05/04/2012 11:20 am ET | Updated Jul 04, 2012

The Serenity Myth

When you are in the turbulent middle years of life, the promise of serenity fills you with hope. Somewhere down the road, there will be peace and quiet. Your life will be orderly and things will make sense.

Now that I've lived long enough to get beyond the epicenter of turbulence, I have finally gotten a taste of the serenity after which I lusted so hard and long. Here's what I have to say about that: It's overrated.

Gail Sheehy helped set the expectation years ago in her bestseller Passages. In her seminal book, each decade of life received an adjective. After turbulent, flourishing and flaming stages came "The Serene Sixties." But Sheehy didn't invent the notion of equating age with serenity.

That questionable honor can be traced back to the years following World War II. With the young men returning from the front, something had to be done with the women and older people who had taken up running the machinery of everyday life. Somewhere between Madison Avenue and Washington D.C., the marketing folks went into high gear. It was now a patriotic duty to step aside and make room for the returning heroes.

If you were a woman who resisted, you were labeled eccentric. Older folks were likewise delegated to the margins, a life sentence of golf courses and rocking chairs.
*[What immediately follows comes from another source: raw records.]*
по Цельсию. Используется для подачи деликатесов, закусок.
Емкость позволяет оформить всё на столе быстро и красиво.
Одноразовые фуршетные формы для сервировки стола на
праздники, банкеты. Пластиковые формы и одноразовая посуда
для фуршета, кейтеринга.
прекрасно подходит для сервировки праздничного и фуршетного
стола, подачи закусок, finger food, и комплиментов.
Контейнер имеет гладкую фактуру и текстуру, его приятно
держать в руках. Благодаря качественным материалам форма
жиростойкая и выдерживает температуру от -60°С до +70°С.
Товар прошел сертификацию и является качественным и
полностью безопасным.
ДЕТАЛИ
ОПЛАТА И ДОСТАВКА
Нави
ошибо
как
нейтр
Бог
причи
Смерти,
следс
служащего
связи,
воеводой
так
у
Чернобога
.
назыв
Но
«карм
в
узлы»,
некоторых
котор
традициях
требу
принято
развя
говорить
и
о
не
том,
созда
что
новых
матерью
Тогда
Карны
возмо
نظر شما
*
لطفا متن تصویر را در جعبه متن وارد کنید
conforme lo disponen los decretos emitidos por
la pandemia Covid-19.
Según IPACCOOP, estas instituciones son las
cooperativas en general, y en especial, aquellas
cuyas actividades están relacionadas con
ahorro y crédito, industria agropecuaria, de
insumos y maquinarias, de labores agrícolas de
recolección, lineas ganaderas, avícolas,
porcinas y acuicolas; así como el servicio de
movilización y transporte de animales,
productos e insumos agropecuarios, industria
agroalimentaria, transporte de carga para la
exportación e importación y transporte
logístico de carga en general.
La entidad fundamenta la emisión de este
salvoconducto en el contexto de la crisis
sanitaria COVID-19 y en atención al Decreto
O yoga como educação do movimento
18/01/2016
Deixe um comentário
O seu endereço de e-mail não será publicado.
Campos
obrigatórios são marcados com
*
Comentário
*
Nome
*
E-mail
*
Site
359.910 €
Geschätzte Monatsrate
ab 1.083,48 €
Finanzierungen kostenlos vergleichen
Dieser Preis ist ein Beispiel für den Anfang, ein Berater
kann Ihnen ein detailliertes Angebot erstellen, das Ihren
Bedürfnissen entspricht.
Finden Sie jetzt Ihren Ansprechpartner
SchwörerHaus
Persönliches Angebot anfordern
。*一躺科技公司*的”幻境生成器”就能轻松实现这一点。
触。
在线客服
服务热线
This was a version of marginalization lauded as serenity but looking a lot more like complacency and detachment. Of course, it was easier for women to throw aside the stereotypes of eccentricity and bitchiness to fight for the right to continue to play a role in mainstream society than it was for individuals on the wild side of fifty or sixty to cast off something that virtually glowed with spirituality.

I'm not in any way against true serenity, by the way. Who doesn't want hope, peace, quiet, orderly lives, the ability to make sense of things, acceptance and the like? But serenity is but one end of the spectrum of possibilities for us as we age. What about the flourishing and flaming Sheehy had previously ascribed to younger decades? And what about exploring the full range of the human potential? Righteous indignation, for instance, or bittersweet sadness?

Can we be 50 or 60 and trouble-makers and upset the apple-carters? Can we be risk-takers who are equally excited and worried about the outcome? Can we care passionately for others, our hearts breaking in the face of injustice?

Gloria Steinem said it perfectly in an essay titled "Doing 60": "The older I get, the more intensely I feel about the world around me..." She, too, questions the myth of serenity, preferring instead the "edge-of-the-world sensation of entering new territory with the wind whistling past my ears."


Nobody I respect argues that there isn't a place for peace and quiet as part of the bigger picture. I sometimes even thoroughly enjoy a good rock on the front porch. But there's something I believe most of us want even more: to be fully, passionately, sensationally alive, whatever our age or stage. This is definitely something worth fighting for.